Type Journal Article - Journal of Agriculture and Ecology Research International
Title Eucalyptus Expansion as Relieving and Provocative Tree in Ethiopia
Author(s)
Volume 6
Issue 3
Publication (Day/Month/Year) 2016
Page numbers 1-12
URL http://www.sciencedomain.org/media/journals/JAERI_37/2016/Jan/Jaleta632015JAERI22841.pdf
Abstract
Over the last century, Eucalyptus has rapidly expanded across the globe. It has become the most
planted tree species. Environmentalists fear this for the perceived negative eco-hydrological
impact. Foresters and wood industries support its expansion looking at its socio-economic benefits.

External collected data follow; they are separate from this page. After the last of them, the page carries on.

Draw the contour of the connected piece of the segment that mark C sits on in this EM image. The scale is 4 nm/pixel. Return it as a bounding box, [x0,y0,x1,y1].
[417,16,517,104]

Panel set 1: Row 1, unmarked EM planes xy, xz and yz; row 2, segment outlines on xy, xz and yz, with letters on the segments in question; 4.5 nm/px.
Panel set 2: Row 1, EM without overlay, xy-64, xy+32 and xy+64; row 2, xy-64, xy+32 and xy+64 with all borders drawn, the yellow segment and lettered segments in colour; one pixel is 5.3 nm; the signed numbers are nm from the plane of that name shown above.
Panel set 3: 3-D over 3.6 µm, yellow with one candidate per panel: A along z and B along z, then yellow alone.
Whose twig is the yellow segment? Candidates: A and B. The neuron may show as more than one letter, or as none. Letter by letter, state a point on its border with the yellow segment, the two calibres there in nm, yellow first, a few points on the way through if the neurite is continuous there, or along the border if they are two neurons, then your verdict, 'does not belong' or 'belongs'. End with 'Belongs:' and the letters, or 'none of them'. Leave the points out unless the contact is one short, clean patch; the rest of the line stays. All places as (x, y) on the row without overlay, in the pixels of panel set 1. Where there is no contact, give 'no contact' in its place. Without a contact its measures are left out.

Ethiopia is one of the countries where Eucalyptus dominates forest development gains in the last
century. The main purpose of this review is to evaluate the expansion, benefit and challenges of
Eucalyptus in Ethiopia. Eucalyptus was introduced to Africa, and Ethiopia, around the end of the
19th century, in 1890s. Since then it has continued to expand to cover wider geographic areas
within Ethiopia: highland and lowland. It is providing multiple purposes, economic and social, for
millions of households in urban and rural areas. It has substituted effectively some of the natural
forest’s functions, principally in wood supply; hence this way it has contributed to reducing pressure
and in slowing down deforestation. Yet Eucalyptus sustained blame for ecosystem water and soil
nutrient drains, and allelopathic effect to suppress native flora growth. Studies on these aspects of
the genus are inconclusive. Some argue the extravagant use of water and nutrient, while others
argue otherwise. There are studies that show water and nutrient use of Eucalyptus is based on
availability: for instance, dry season and wet season uses are not the same. The most known about
Eucalyptus is its high nutrient and water use efficiency. Therefore, when evaluated on per volume
of water, nutrient and land allocated for biomass production, Eucalyptus will provide the highest
biomass return. This may make it the preferred species. The paper concludes that the development
of Eucalyptus forestry is crucial in narrowing the gap between forest product demand and supply in
the current context of Ethiopia and most African countries, but such development should be
managed with proper silviculture: Planted in the right site and tended properly to optimize its
positive values and reduce possible negative effects.